- Theatrical poster
- Traditional Chinese: 露水紅顏
- Simplified Chinese: 露水红颜
- Hanyu Pinyin: Lù Shuǐ Hóng Yán
- Directed by: Gao Xixi
- Based on: For Love or Money by Amy Cheung (writer)
- Starring: Rain Liu Yifei Wang Xuebing Joan Chen Shao Feng
- Release date: 7 November 2014;
- Running time: 98 minutes
- Country: China
- Language: Mandarin
- Box office: $9,960,000

= For Love or Money (2014 film) =

For Love or Money (露水红颜) is a Chinese romance film based on Hong Kong novelist Amy Cheung's 2006 novel of the same name. The film was directed by Gao Xixi and starring Liu Yifei and Rain.

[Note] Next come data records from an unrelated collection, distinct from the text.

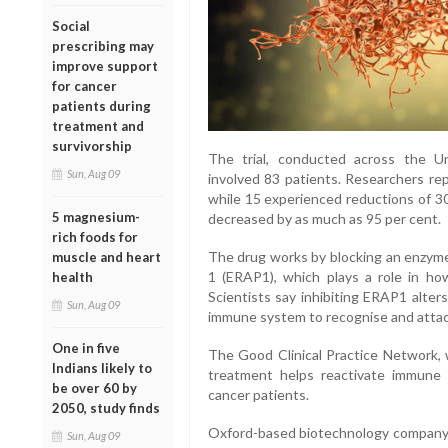
Social
prescribing may
improve support
for cancer
patients during
treatment and
survivorship
The trial, conducted across the Un
Sun, Aug 09
involved 83 patients. Researchers rep
while 15 experienced reductions of 30
5 magnesium-
decreased by as much as 95 per cent.
rich foods for
The drug works by blocking an enzyme
muscle and heart
1 (ERAP1), which plays a role in ho
health
Scientists say inhibiting ERAP1 alter
Sun, Aug 09
immune system to recognise and attac
One in five
The Good Clinical Practice Network, wh
Indians likely to
treatment helps reactivate immune
be over 60 by
cancer patients.
2050, study finds
Oxford-based biotechnology company
Sun, Aug 09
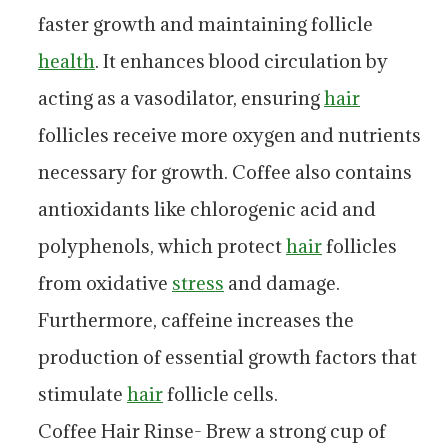
faster growth and maintaining follicle
health
. It enhances blood circulation by
acting as a vasodilator, ensuring
hair
follicles receive more oxygen and nutrients
necessary for growth. Coffee also contains
antioxidants like chlorogenic acid and
polyphenols, which protect
hair
follicles
from oxidative
stress
and damage.
Furthermore, caffeine increases the
production of essential growth factors that
stimulate
hair
follicle cells.
Coffee Hair Rinse- Brew a strong cup of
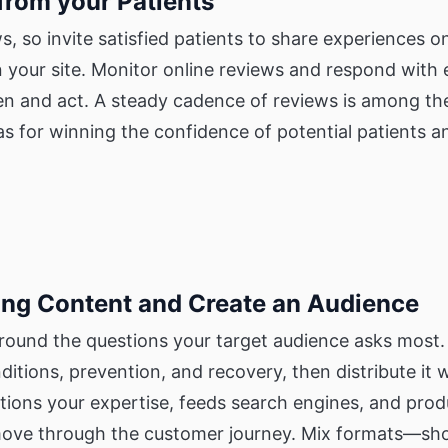
 from your Patients
ws, so invite satisfied patients to share experiences 
n your site. Monitor online reviews and respond with
ten and act. A steady cadence of reviews is among th
s for winning the confidence of potential patients a
ing Content and Create an Audience
round the questions your target audience asks most. 
ditions, prevention, and recovery, then distribute it 
tions your expertise, feeds search engines, and prod
ove through the customer journey. Mix formats—short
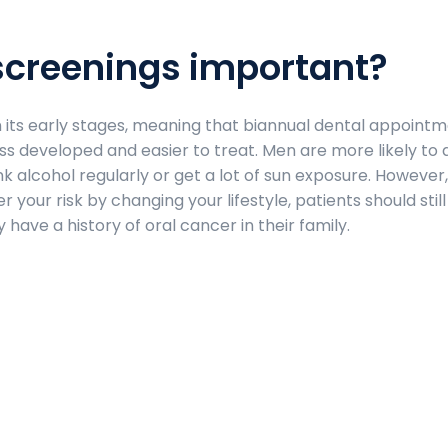
screenings important?
in its early stages, meaning that biannual dental appoint
less developed and easier to treat. Men are more likely to
 alcohol regularly or get a lot of sun exposure. However,
 your risk by changing your lifestyle, patients should stil
 have a history of oral cancer in their family.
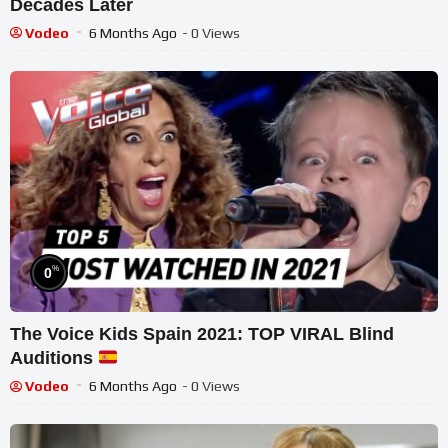
Decades Later
Vodeo
6 Months Ago
- 0 Views
%
0
The Voice Kids Spain 2021: TOP VIRAL Blind
Auditions
Vodeo
6 Months Ago
- 0 Views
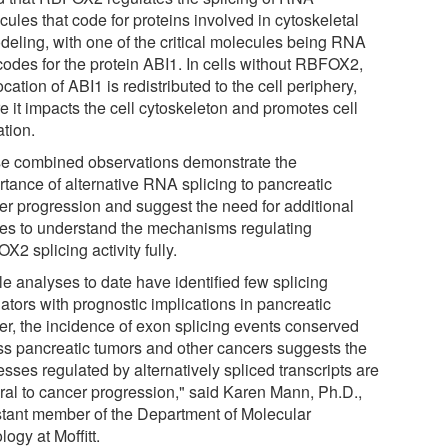
ules that code for proteins involved in cytoskeletal
deling, with one of the critical molecules being RNA
 codes for the protein ABI1. In cells without RBFOX2,
ocation of ABI1 is redistributed to the cell periphery,
e it impacts the cell cytoskeleton and promotes cell
ation.
e combined observations demonstrate the
rtance of alternative RNA splicing to pancreatic
er progression and suggest the need for additional
ies to understand the mechanisms regulating
2 splicing activity fully.
le analyses to date have identified few splicing
ators with prognostic implications in pancreatic
er, the incidence of exon splicing events conserved
ss pancreatic tumors and other cancers suggests the
sses regulated by alternatively spliced transcripts are
gral to cancer progression," said Karen Mann, Ph.D.,
stant member of the Department of Molecular
ogy at Moffitt.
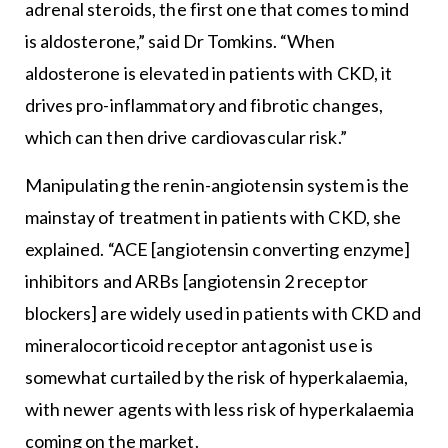
adrenal steroids, the first one that comes to mind
is aldosterone,” said Dr Tomkins. “When
aldosterone is elevated in patients with CKD, it
drives pro-inflammatory and fibrotic changes,
which can then drive cardiovascular risk.”
Manipulating the renin-angiotensin system is the
mainstay of treatment in patients with CKD, she
explained. “ACE [angiotensin converting enzyme]
inhibitors and ARBs [angiotensin 2 receptor
blockers] are widely used in patients with CKD and
mineralocorticoid receptor antagonist use is
somewhat curtailed by the risk of hyperkalaemia,
with newer agents with less risk of hyperkalaemia
coming on the market.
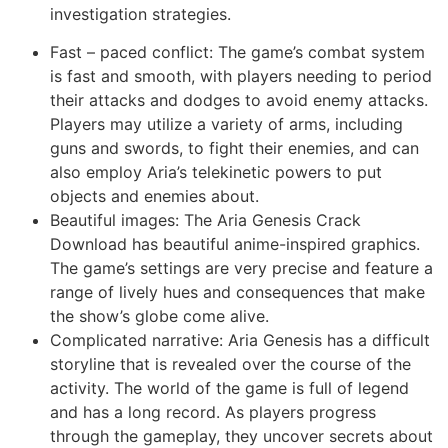
investigation strategies.
Fast – paced conflict: The game’s combat system
is fast and smooth, with players needing to period
their attacks and dodges to avoid enemy attacks.
Players may utilize a variety of arms, including
guns and swords, to fight their enemies, and can
also employ Aria’s telekinetic powers to put
objects and enemies about.
Beautiful images: The Aria Genesis Crack
Download has beautiful anime-inspired graphics.
The game’s settings are very precise and feature a
range of lively hues and consequences that make
the show’s globe come alive.
Complicated narrative: Aria Genesis has a difficult
storyline that is revealed over the course of the
activity. The world of the game is full of legend
and has a long record. As players progress
through the gameplay, they uncover secrets about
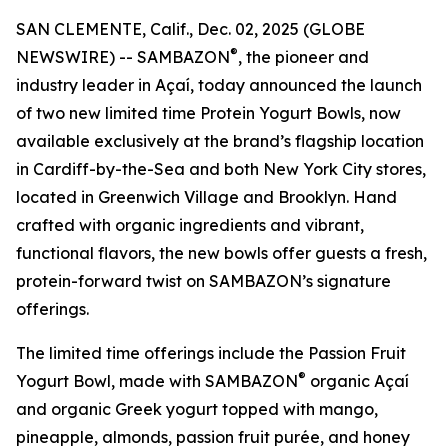
SAN CLEMENTE, Calif., Dec. 02, 2025 (GLOBE
®
NEWSWIRE) -- SAMBAZON
, the pioneer and
industry leader in Açaí, today announced the launch
of two new limited time Protein Yogurt Bowls, now
available exclusively at the brand’s flagship location
in Cardiff-by-the-Sea and both New York City stores,
located in Greenwich Village and Brooklyn. Hand
crafted with organic ingredients and vibrant,
functional flavors, the new bowls offer guests a fresh,
protein-forward twist on SAMBAZON’s signature
offerings.
The limited time offerings include the Passion Fruit
®
Yogurt Bowl, made with SAMBAZON
organic Açaí
and organic Greek yogurt topped with mango,
pineapple, almonds, passion fruit purée, and honey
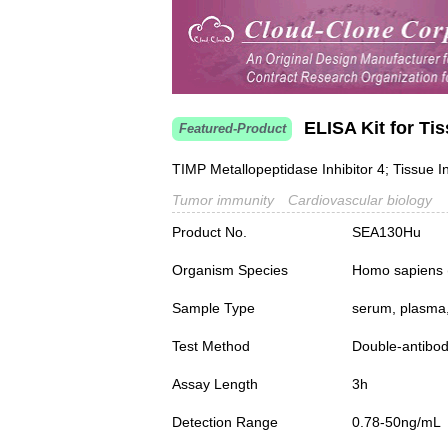
ELISA Kit for Tis
Featured-Product
TIMP Metallopeptidase Inhibitor 4; Tissue In
Tumor immunity
Cardiovascular biology
Product No.
SEA130Hu
Organism Species
Homo sapiens
Sample Type
serum, plasma,
Test Method
Double-antibo
Assay Length
3h
Detection Range
0.78-50ng/mL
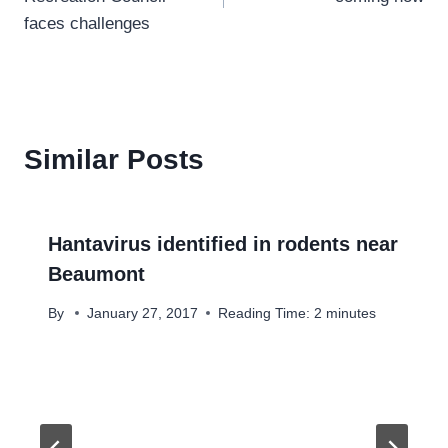
faces challenges
Similar Posts
Hantavirus identified in rodents near
Beaumont
By
January 27, 2017
Reading Time:
2
minutes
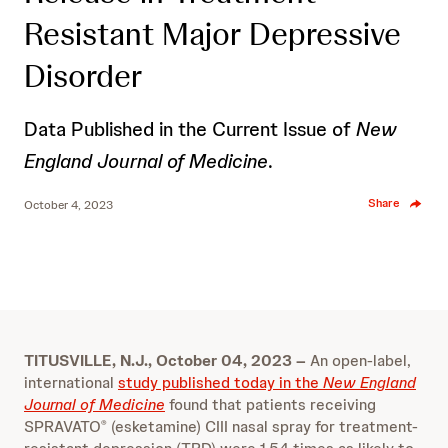
Resistant Major Depressive
Disorder
Data Published in the Current Issue of
New
England Journal of Medicine
.
Share
October 4, 2023
TITUSVILLE, N.J., October 04, 2023 –
An open-label,
international
study published today in the
New England
Journal of Medicine
found that patients receiving
SPRAVATO
(esketamine) CIII nasal spray for treatment-
®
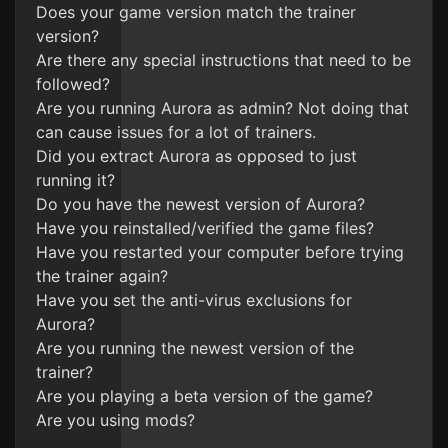
Does your game version match the trainer
version?
Are there any special instructions that need to be
followed?
Are you running Aurora as admin? Not doing that
can cause issues for a lot of trainers.
Did you extract Aurora as opposed to just
running it?
Do you have the newest version of Aurora?
Have you reinstalled/verified the game files?
Have you restarted your computer before trying
the trainer again?
Have you set the anti-virus exclusions for
Aurora?
Are you running the newest version of the
trainer?
Are you playing a beta version of the game?
Are you using mods?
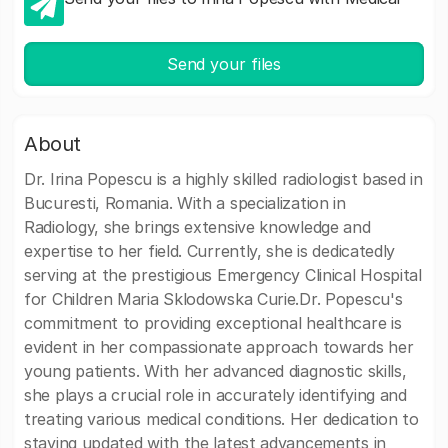
Send your files
About
Dr. Irina Popescu is a highly skilled radiologist based in
Bucuresti, Romania. With a specialization in
Radiology, she brings extensive knowledge and
expertise to her field. Currently, she is dedicatedly
serving at the prestigious Emergency Clinical Hospital
for Children Maria Sklodowska Curie.Dr. Popescu's
commitment to providing exceptional healthcare is
evident in her compassionate approach towards her
young patients. With her advanced diagnostic skills,
she plays a crucial role in accurately identifying and
treating various medical conditions. Her dedication to
staying updated with the latest advancements in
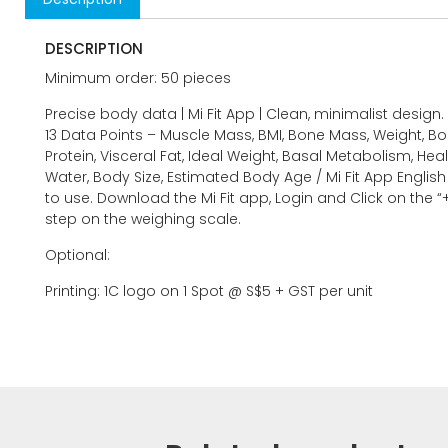
DESCRIPTION
Minimum order: 50 pieces
Precise body data | Mi Fit App | Clean, minimalist design.
13 Data Points – Muscle Mass, BMI, Bone Mass, Weight, Bo
Protein, Visceral Fat, Ideal Weight, Basal Metabolism, Heal
Water, Body Size, Estimated Body Age / Mi Fit App Englis
to use. Download the Mi Fit app, Login and Click on the “
step on the weighing scale.
Optional:
Printing: 1C logo on 1 Spot @ S$5 + GST per unit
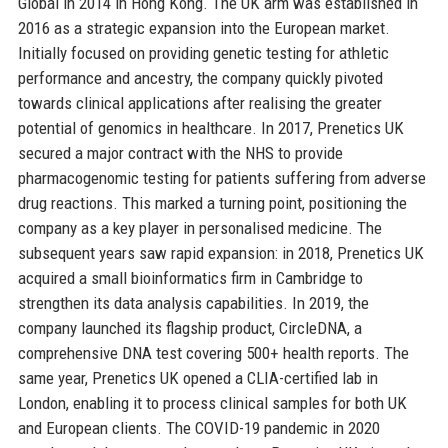
Global in 2014 in Hong Kong. The UK arm was established in
2016 as a strategic expansion into the European market.
Initially focused on providing genetic testing for athletic
performance and ancestry, the company quickly pivoted
towards clinical applications after realising the greater
potential of genomics in healthcare. In 2017, Prenetics UK
secured a major contract with the NHS to provide
pharmacogenomic testing for patients suffering from adverse
drug reactions. This marked a turning point, positioning the
company as a key player in personalised medicine. The
subsequent years saw rapid expansion: in 2018, Prenetics UK
acquired a small bioinformatics firm in Cambridge to
strengthen its data analysis capabilities. In 2019, the
company launched its flagship product, CircleDNA, a
comprehensive DNA test covering 500+ health reports. The
same year, Prenetics UK opened a CLIA-certified lab in
London, enabling it to process clinical samples for both UK
and European clients. The COVID-19 pandemic in 2020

Originally slated for release on 11 November 2014, the film was moved earlier to 7 November 2014.

==Cast==
- Rain as Xu Chengxun
- Liu Yifei as Xing Lu
- Wang Xuebing
- Joan Chen as Xu Chengxun's Mother
- Shao Feng
- Tiffany Tang as Ming Zhen
- Andy On as Lian
- Sun Haiying
- Allen Lin
- Dong Yong

==Box office==
The film had grossed ¥65.38 million at the Chinese box office.